I truly believe given a scope movie in one theater and a flat movie in another 1.85 theater people might actually pick a different vertical immersion seat by 3-4 rows.


----------



## bud16415

dschulz said:


> I think you are right about the pressure on filmmakers, but I suspect it's in the opposite direction - filmmakers who want to make a Scope film are told they need to make an IMAX version as well, because IMAX needs something to differentiate it from every other PLF and represents a significant chunk of the box office. The reason I believe this to be the case is that the filmmakers could choose to simply compose for Flat and release it that way, giving everyone the taller AR, and yet, over and over again, they go Scope for 99% of the cinemas plus the home video release (Christopher Nolan excepted).
> 
> What I would really like to know is if there are any filmmakers who wanted to make a Flat movie but were told to go Scope so as to preserve IMAX's uniqueness in their AR, but everyone I know in the industry who could confirm or deny such a conspiracy theory is under too many NDAs to tell me...


I think some of this was felt by the movie buffs when IMAX1.89 came out and they dubbed it LieMAX. IMAX had built this brand on these monster venues where the building was as much of the experence as the movie. Then add in a film quality that no one had in the 60-70s and now we are being taken into the old theater down the street with it being called IMAX and basically to our eyes being shown a flat movie format with wider camera angles and the seating moved up a little, but there is still the same seating distance we used to sit at if we wanted and we were being charged 50% more. For in our minds the name on the outside.

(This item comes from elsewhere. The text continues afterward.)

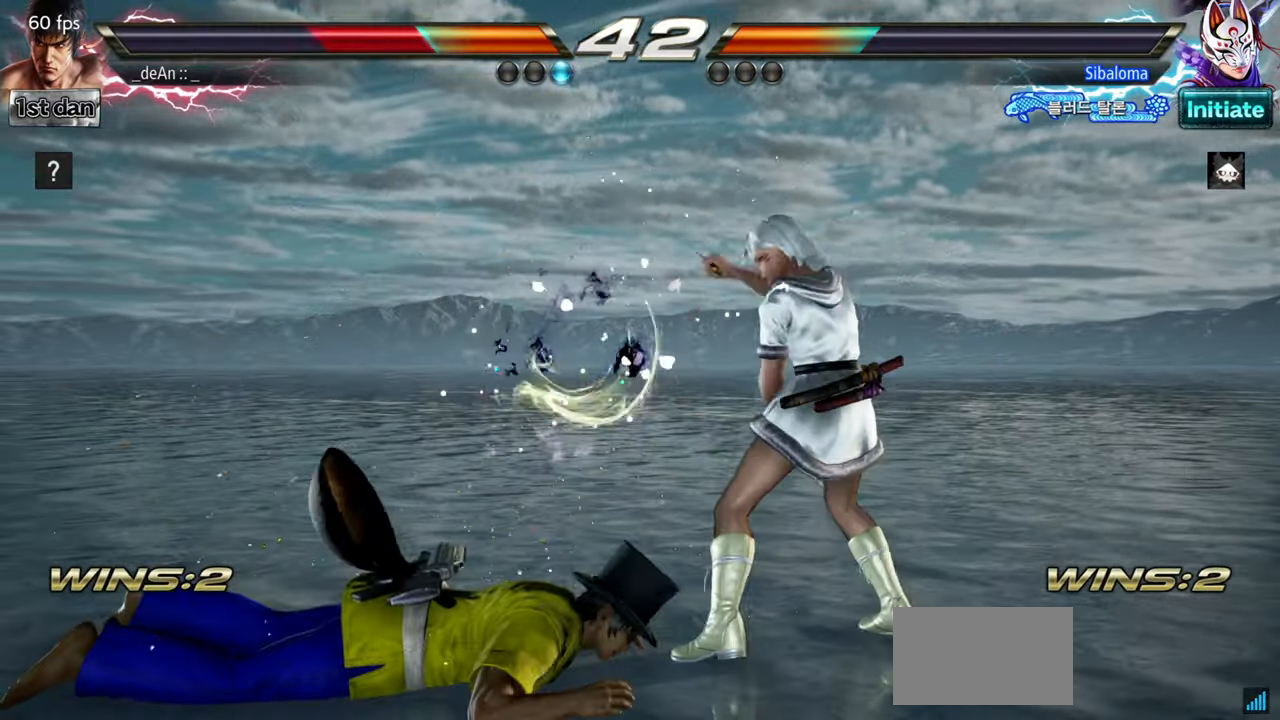
{"buttons": [], "left_stick": "left", "events": [[200, "SQUARE", "down"], [267, "TRIANGLE", "down"], [367, "SQUARE", "up"], [400, "TRIANGLE", "up"]]}
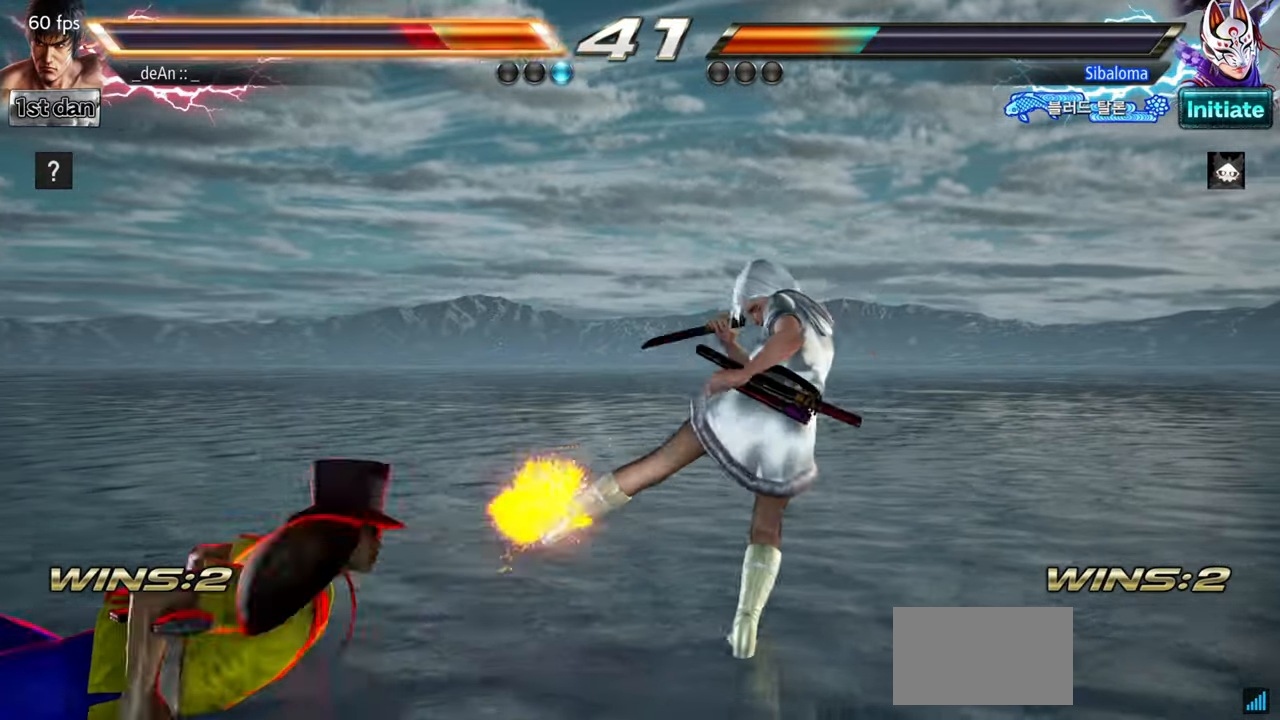
{"buttons": [], "left_stick": "left", "events": [[83, "CIRCLE", "down"], [183, "CIRCLE", "up"]]}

The subtle differences were not being explained to well and then we find out the director was being forced/told the movie has to be just as good with the top and bottom cut off so don’t put much in those areas.

Maybe this is why I’m drawn in by some of these movies like Wes Anderson and others make that are not locked into the cinematography school of thought for the last 80 years as to composition. We have modern technology that is just asking and making people want to sit more immersive. Kind of like the logic behind IMAX1.89 only that logic may be failing because it is being driven by two ARs.
There are quite a few scope movies I have watched that I’m sure scope was used just because it could be or the director was told to. Now if they are being told scope and by the way lets throw in IMAX that’s just absurd.


----------



## bud16415

I have talked a lot about the changing face of media and how presentation methods such as my PIA variable could be used to benefit new and different ways media is being delivered. Last night I watched a few minutes of the History channels new series Abraham Lincoln (2022) it is a documentary that uses variable ARs and switches between 16:9 documentary and I’m told 2.69:1 re-enactments. The re-enactments are the real bread and butter and shot as if they were epic films showing wide landscapes and the battlefields etc. The documentary are people talking and lots of today’s views of historic locations. They are clearly not IMAX but I have IMAX headroom with my method of presentation. The documentary parts are in no way any kind of 2.69:1 “scope safe”.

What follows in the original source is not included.